STUDY MATERIAL: Begin
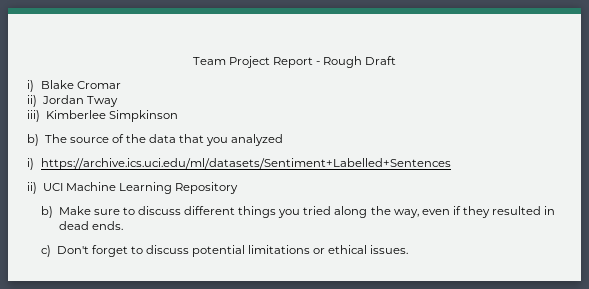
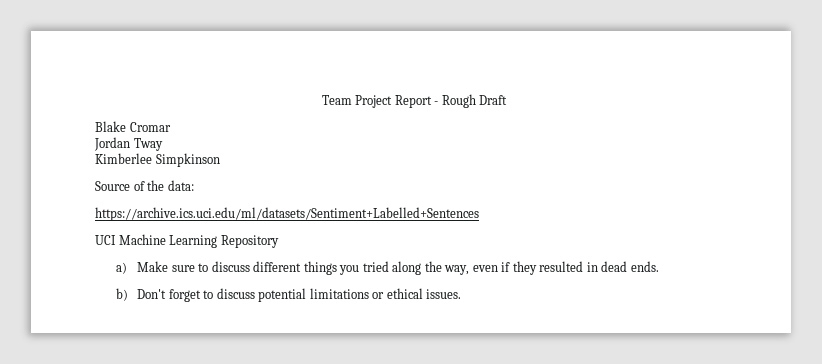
[27,80,34,92] i) -> (508, 100) none
[27,95,37,107] ii) -> (171, 127) none
[27,110,40,122] iii) -> (163, 144) none
[27,134,284,146] [27,158,34,170] b) The source of the data that you analyzed // i) -> [95,180,194,191] Source of the data: //
[27,182,37,194] ii) -> (479, 214) none
[40,206,53,218] b) -> [116,262,128,274] a)
[40,245,51,257] c) -> [116,288,129,301] b)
STUDY MATERIAL: End
◆ **PROBLEM STATEMENT**
The "[27,95,37,107] ii) -> (171, 127) none" line through the last line above: set these down exactly and add nothing else.

◆ **EXERCISE ANSWER**
[27,95,37,107] ii) -> (171, 127) none
[27,110,40,122] iii) -> (163, 144) none
[27,134,284,146] [27,158,34,170] b) The source of the data that you analyzed // i) -> [95,180,194,191] Source of the data: //
[27,182,37,194] ii) -> (479, 214) none
[40,206,53,218] b) -> [116,262,128,274] a)
[40,245,51,257] c) -> [116,288,129,301] b)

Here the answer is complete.